Kedua, kebutuhan bahan bacaan makin meningkat dengan dicanangkannya program penumbuhan minat baca di seluruh pelosok Indonesia. Ketika sekolah wajib melaksanakan kegiatan membaca 15 menit sebelum pembelajaran, siswa pun membutuhkan bacaan yang tak hanya berkualitas baik, namun juga memuat cerita yang menghibur dengan tokoh-tokoh yang mencerminkan diri mereka. Tanpa bahan bacaan ramah anak yang berkualitas, program 15 menit hanya menjadi kewajiban tak bermakna dan tak menumbuhkan minat baca. Bahan bacaan digital saat ini merupakan alternatif untuk menjangkau daerah-daerah terjauh di Indonesia di saat biaya pengiriman masih menjadi kendala penyebaran buku-buku cetak. 


Karena daya jangkaunya yang melampaui buku-buku cetak dan kemampuannya meraih siswa dari beragam latar-belakang, pengembangan dan kegiatan pemanfaatan buku anak digital perlu dirancang dengan sungguh-sungguh. 


Pengembangan Konten Berkualitas

Yayasan Litara menetapkan standar kualitas yang sama bagi pengembangan cerita anak, baik dalam media cetak atau digital. Pengembangan konten untuk kedua media tersebut dilaksanakan melalui serangkaian kegiatan audisi penulis, seleksi ilustrator, pelatihan pengembangan materi, dan proses mentoring untuk mendampingi penulis dan ilustrator dalam mengedit, merevisi (bahkan menulis ulang), juga mengilustrasi karya.
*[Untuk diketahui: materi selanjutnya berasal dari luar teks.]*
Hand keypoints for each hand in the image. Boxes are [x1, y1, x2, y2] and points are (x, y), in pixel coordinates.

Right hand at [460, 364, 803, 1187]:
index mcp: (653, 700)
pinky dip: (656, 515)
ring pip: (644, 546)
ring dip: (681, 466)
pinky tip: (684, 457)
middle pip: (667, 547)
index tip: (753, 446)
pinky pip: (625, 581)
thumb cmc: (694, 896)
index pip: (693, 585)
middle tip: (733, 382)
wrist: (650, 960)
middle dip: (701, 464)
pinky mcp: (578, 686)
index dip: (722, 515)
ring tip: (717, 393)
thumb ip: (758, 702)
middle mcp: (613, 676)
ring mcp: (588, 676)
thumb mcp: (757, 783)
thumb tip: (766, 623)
Kualitas konten digital penting karena bacaan berkualitas harus dapat menumbuhkan minat baca (melalui cerita yang benar-benar diminati oleh pembaca sasaran) dan dapat menumbuhkan dialog antar pembaca karena mengangkat permasalahan penting yang mereka hadapi. Untuk setiap judul buku digital, Litara memastikan bahwa naskah tersebut memiliki tokoh yang memikat dan sesuai dengan pembaca sasaran, cerita yang menghibur dan alur yang mudah mereka pahami, serta tidak menggurui. Cerita yang tidak menggurui akan mengembangkan dialog dan memancing pertanyaan seperti “Apa yang terjadi di sini?” “Mengapa tokoh melakukannya?” “Bagaimana kira-kira perasaan tokoh?” Pertanyaan-pertanyaan ini penting untuk membumikan cerita dalam pengalaman dan kehidupan pembaca belia.
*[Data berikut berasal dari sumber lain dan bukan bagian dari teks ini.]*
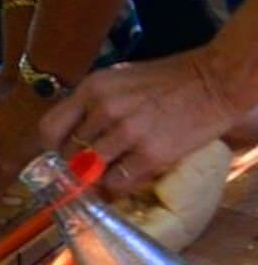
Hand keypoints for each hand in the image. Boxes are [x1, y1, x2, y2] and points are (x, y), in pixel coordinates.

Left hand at [39, 47, 246, 193]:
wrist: (215, 80)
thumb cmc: (166, 81)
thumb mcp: (118, 81)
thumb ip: (90, 106)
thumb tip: (65, 141)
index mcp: (92, 89)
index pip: (48, 130)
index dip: (50, 150)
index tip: (58, 157)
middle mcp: (104, 109)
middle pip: (70, 154)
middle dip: (76, 165)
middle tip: (88, 168)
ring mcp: (127, 132)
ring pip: (92, 171)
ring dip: (99, 176)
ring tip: (115, 167)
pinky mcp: (151, 153)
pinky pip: (118, 183)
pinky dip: (120, 185)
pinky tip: (132, 172)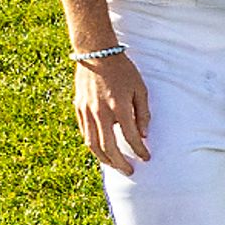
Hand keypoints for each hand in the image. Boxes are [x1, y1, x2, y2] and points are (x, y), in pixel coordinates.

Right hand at [72, 49, 151, 177]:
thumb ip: (142, 113)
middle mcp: (101, 113)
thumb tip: (143, 135)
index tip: (146, 158)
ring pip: (93, 145)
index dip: (140, 151)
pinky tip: (101, 150)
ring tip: (115, 165)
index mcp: (119, 108)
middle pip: (109, 148)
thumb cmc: (122, 70)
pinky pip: (85, 133)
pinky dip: (93, 145)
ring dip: (104, 159)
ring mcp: (87, 111)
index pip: (131, 138)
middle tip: (130, 171)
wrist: (96, 52)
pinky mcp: (78, 108)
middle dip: (121, 163)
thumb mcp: (139, 89)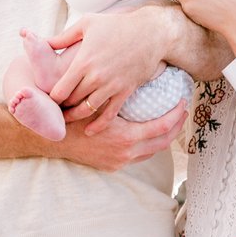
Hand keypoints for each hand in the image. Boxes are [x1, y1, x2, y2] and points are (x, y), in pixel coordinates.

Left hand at [46, 4, 176, 127]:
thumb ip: (64, 36)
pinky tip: (90, 131)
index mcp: (83, 61)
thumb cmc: (117, 26)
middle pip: (72, 101)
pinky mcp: (125, 92)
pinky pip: (109, 114)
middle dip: (62, 107)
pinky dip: (99, 125)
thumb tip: (44, 42)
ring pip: (87, 110)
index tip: (49, 98)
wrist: (151, 34)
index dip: (52, 97)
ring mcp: (111, 86)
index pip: (60, 89)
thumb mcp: (87, 24)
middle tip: (55, 110)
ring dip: (76, 117)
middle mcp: (96, 77)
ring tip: (68, 119)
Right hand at [54, 102, 186, 171]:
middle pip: (162, 142)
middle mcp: (126, 153)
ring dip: (162, 138)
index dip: (176, 115)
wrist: (53, 141)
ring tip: (169, 122)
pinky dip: (147, 145)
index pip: (162, 127)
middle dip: (176, 127)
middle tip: (183, 112)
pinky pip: (137, 157)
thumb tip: (137, 70)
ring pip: (151, 152)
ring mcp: (120, 162)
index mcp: (126, 137)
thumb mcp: (97, 102)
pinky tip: (146, 133)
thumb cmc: (73, 116)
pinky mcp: (112, 166)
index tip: (183, 103)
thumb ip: (116, 92)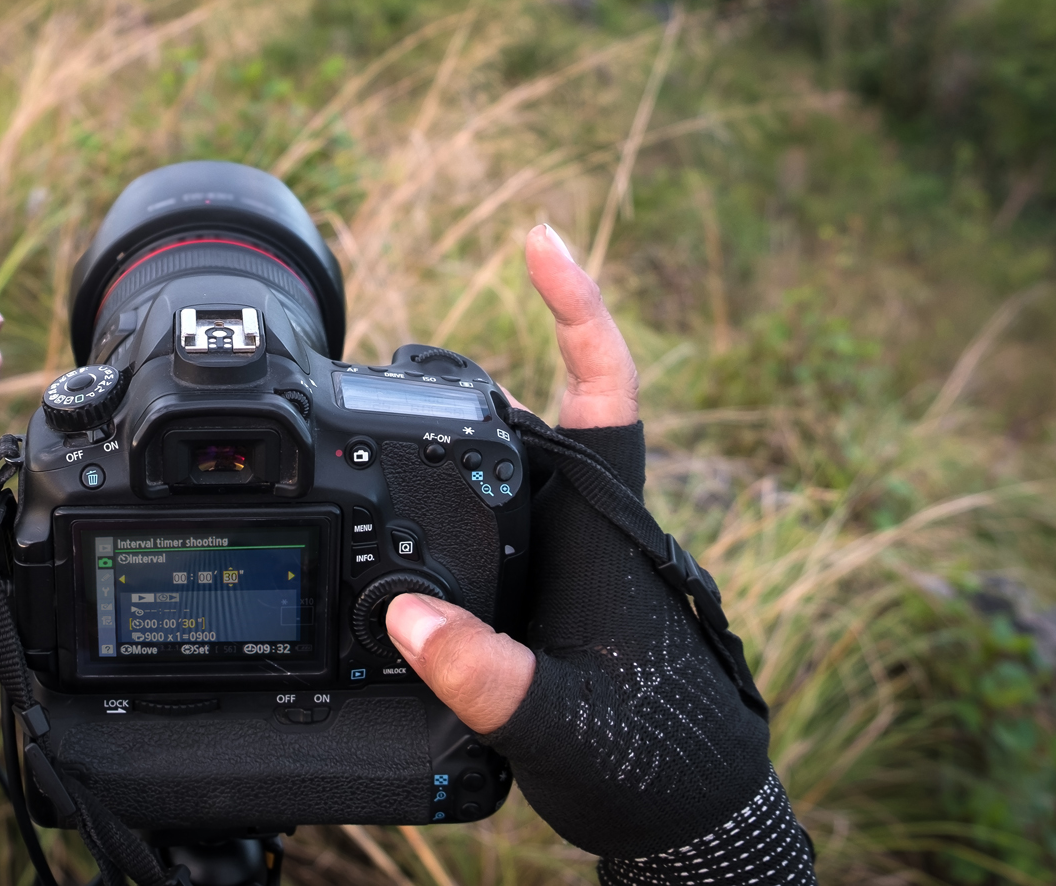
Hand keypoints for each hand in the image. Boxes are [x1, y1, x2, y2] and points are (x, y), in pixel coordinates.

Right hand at [386, 222, 635, 728]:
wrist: (682, 815)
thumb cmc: (648, 763)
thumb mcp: (557, 721)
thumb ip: (487, 674)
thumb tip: (407, 618)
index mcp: (602, 526)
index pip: (601, 387)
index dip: (575, 306)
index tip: (539, 239)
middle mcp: (584, 524)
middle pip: (530, 412)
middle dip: (458, 378)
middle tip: (381, 366)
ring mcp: (563, 554)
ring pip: (504, 466)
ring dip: (447, 438)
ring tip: (372, 422)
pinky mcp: (544, 589)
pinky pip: (489, 519)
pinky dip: (444, 497)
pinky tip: (400, 505)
Pelatihan Pengembangan Buku Bekerjasama Dengan The Asia Foundation dan ITB Mengangkat Tema “Merayakan Keragaman Melalui Kisah”

Melalui Kisah Fiksi, Anak Dapat Mendiskusikan Perbedaan Bentuk Rambut dan Keragaman Perayaan Ulang Tahun.
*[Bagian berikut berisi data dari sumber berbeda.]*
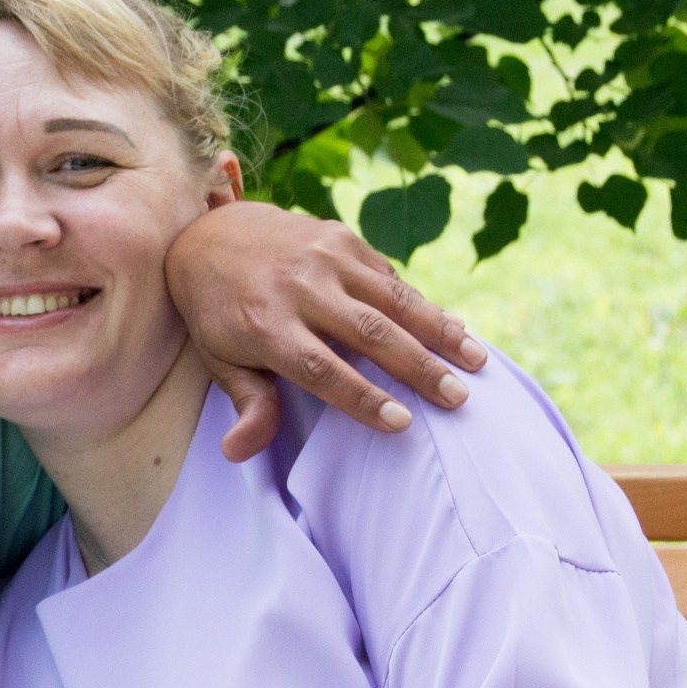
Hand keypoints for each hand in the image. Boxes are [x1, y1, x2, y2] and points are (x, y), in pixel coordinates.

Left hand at [164, 199, 486, 460]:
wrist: (210, 235)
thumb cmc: (219, 313)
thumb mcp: (220, 359)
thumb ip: (247, 403)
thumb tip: (240, 452)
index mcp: (264, 324)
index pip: (320, 368)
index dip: (361, 397)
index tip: (400, 423)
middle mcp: (299, 287)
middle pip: (369, 333)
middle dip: (419, 368)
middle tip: (457, 400)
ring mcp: (324, 257)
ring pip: (393, 299)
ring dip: (440, 332)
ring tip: (477, 363)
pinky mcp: (342, 239)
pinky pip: (390, 277)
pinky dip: (424, 305)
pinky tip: (456, 330)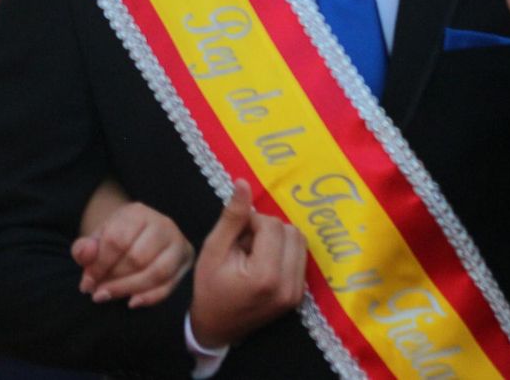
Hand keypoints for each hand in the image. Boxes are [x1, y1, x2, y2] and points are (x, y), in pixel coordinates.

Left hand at [72, 201, 193, 307]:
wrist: (143, 238)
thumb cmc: (117, 240)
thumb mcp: (97, 240)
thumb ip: (84, 248)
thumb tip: (86, 254)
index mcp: (136, 213)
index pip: (117, 240)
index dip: (99, 265)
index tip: (87, 284)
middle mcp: (162, 224)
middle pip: (137, 258)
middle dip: (114, 280)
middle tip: (98, 293)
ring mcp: (178, 243)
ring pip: (157, 273)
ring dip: (130, 289)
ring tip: (110, 297)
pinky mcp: (186, 262)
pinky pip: (169, 285)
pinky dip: (149, 297)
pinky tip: (131, 302)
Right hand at [188, 180, 306, 349]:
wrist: (215, 327)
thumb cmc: (209, 287)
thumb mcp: (213, 249)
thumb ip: (232, 216)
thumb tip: (244, 183)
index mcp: (265, 275)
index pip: (272, 225)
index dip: (251, 222)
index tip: (235, 237)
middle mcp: (288, 285)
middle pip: (290, 231)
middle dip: (267, 229)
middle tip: (245, 245)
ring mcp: (296, 293)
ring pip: (299, 241)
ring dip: (278, 239)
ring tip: (254, 253)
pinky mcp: (299, 295)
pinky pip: (300, 257)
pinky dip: (284, 252)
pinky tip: (264, 262)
Pelatihan Pengembangan Buku Bekerjasama dengan The Asia Foudation dan Estee Lauder Mengangkat Tema “Anak Perempuan Hebat” yang Melibatkan Penulis, Ilustrator, Editor, dan Desainer Perempuan. 

Program Pemanfaatan Buku Digital

Penyebaran buku digital tidak akan bermakna apabila hanya disimpan dalam perpustakaan digital. Buku disimpan dalam format digital agar dapat dimanfaatkan dalam kegiatan membaca bersama dan didiskusikan. Karenanya, peningkatan kapasitas siswa, guru dan orang tua untuk memanfaatkan buku anak digital menjadi penting. Pertama, siswa perlu dapat menavigasi fitur dalam perpustakaan digital untuk dapat menemukan bacaan yang sesuai dengan kemampuannya. Kedua, orang tua siswa, guru dan pustakawan perlu memanfaatkan pustaka digital dalam kegiatan membaca bersama yang menyenangkan. Untuk meningkatkan kemampuan pemanfaatan pustaka digital, pendidik dan pengasuh perlu dapat menganalisis teks digital dan mengembangkan pertanyaan interaktif yang membuat kegiatan membaca menyenangkan. 

Buku anak dalam format cetak dan digital memiliki peran yang sama pentingnya dalam program penumbuhan minat baca. Tentu saja keduanya akan memberikan manfaat maksimal apabila memiliki kualitas yang baik dan digunakan dalam kegiatan pemanfaatan yang menyenangkan. 

[1] Munzer, T. G. et. al. (2019). Differences in parent-toddler interactions with electronic versus print books. Dalam Journal of Pediatrics, 143 (4). 

[2] Survei dilakukan oleh Scholastic di Amerika Serikat pada tahun 2018, melibatkan seribu anak dan orang tuanya.